=== Section Start ===

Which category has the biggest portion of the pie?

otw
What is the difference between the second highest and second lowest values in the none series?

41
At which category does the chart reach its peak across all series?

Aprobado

=== Section End ===
=== Section Start ===

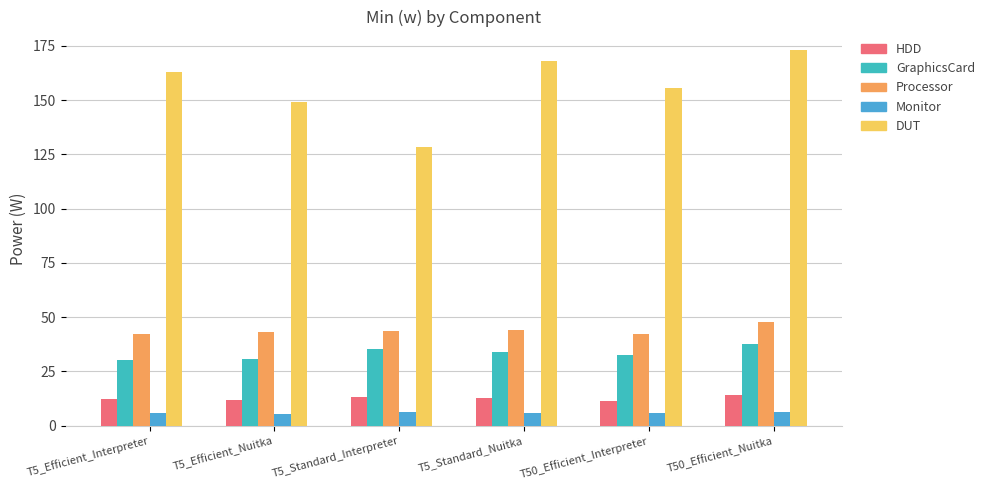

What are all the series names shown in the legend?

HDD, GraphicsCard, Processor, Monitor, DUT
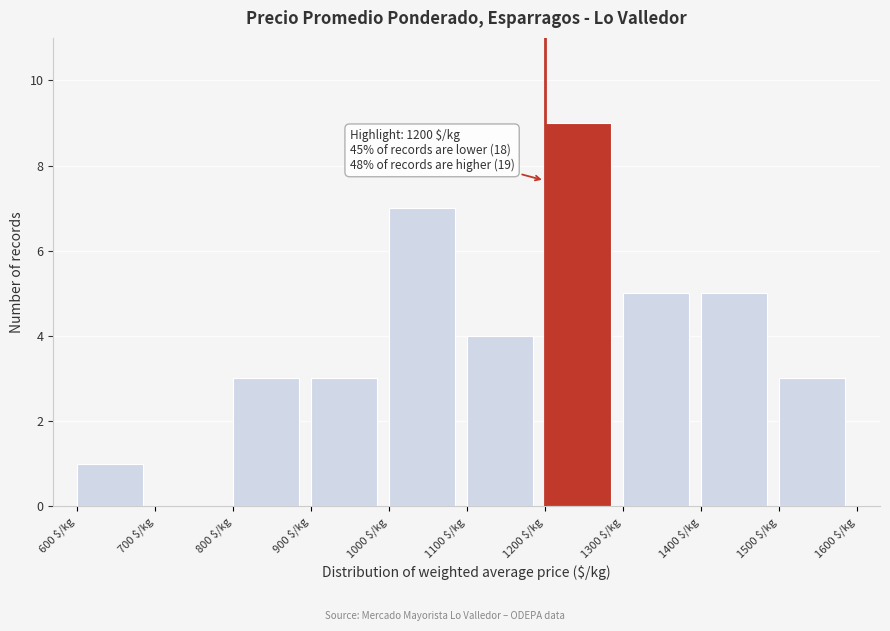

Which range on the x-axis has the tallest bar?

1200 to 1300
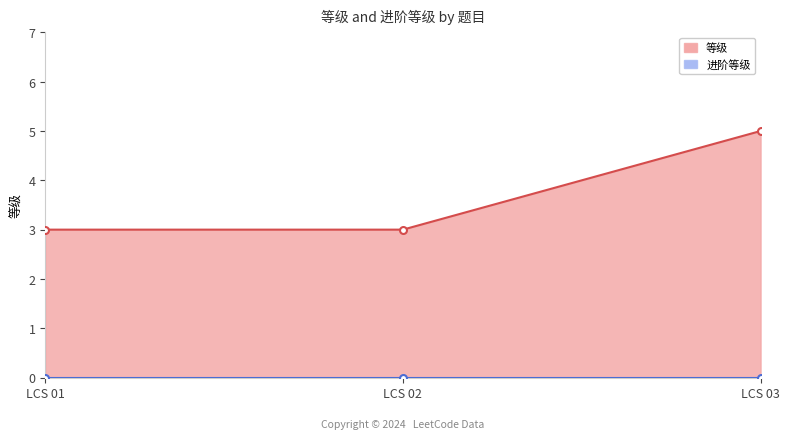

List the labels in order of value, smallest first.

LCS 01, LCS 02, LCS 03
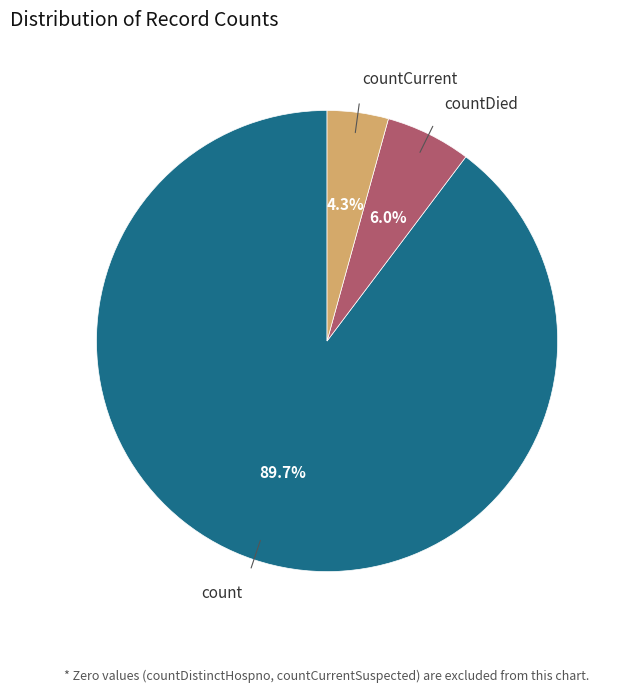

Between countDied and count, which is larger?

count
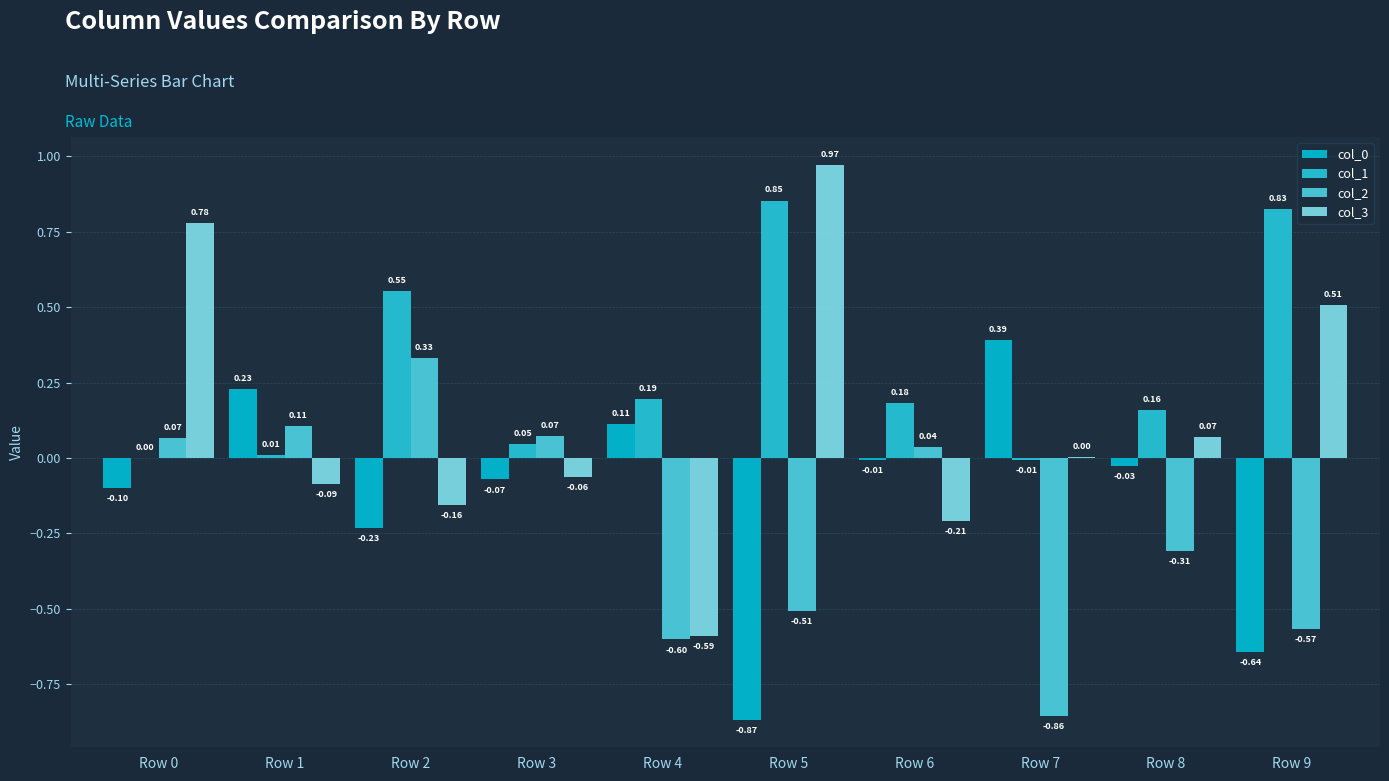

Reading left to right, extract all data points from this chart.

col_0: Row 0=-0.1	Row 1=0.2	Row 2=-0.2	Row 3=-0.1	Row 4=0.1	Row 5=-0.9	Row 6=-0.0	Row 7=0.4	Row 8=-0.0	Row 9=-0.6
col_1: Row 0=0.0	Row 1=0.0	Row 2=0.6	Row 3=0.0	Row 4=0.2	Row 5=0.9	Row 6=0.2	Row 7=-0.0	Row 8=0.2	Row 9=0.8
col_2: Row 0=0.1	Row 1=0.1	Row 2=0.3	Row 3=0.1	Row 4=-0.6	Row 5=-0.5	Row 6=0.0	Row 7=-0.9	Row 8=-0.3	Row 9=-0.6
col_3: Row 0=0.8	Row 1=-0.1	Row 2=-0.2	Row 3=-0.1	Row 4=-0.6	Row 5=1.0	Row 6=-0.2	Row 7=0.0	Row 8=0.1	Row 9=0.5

=== Section End ===
=== Section Start ===

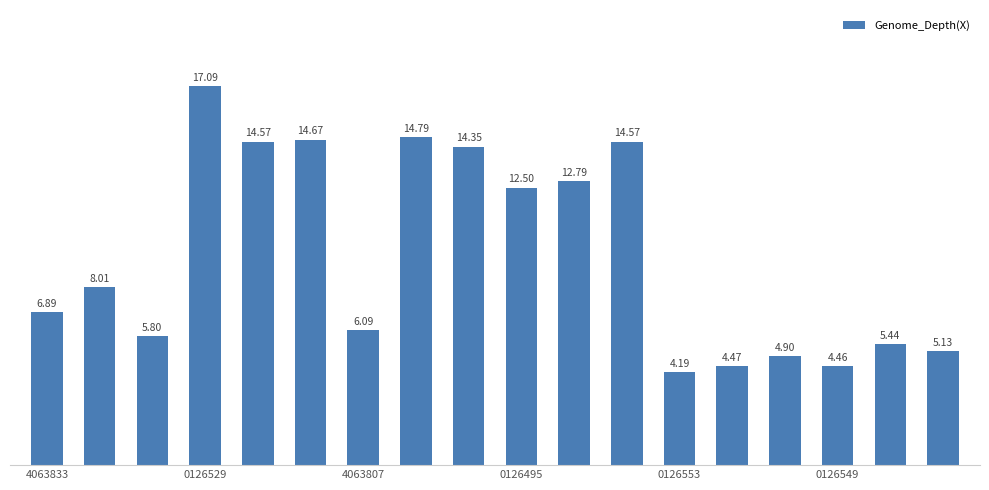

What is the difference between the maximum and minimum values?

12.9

=== Section End ===

Turn everything from the line with "Which category has" down to the line with "At which category" into a numbered list, skipping any blank lines.

(SOLVED PROBLEM)
1. Which category has the biggest portion of the pie?
2. otw
3. What is the difference between the second highest and second lowest values in the none series?
4. 41
5. At which category does the chart reach its peak across all series?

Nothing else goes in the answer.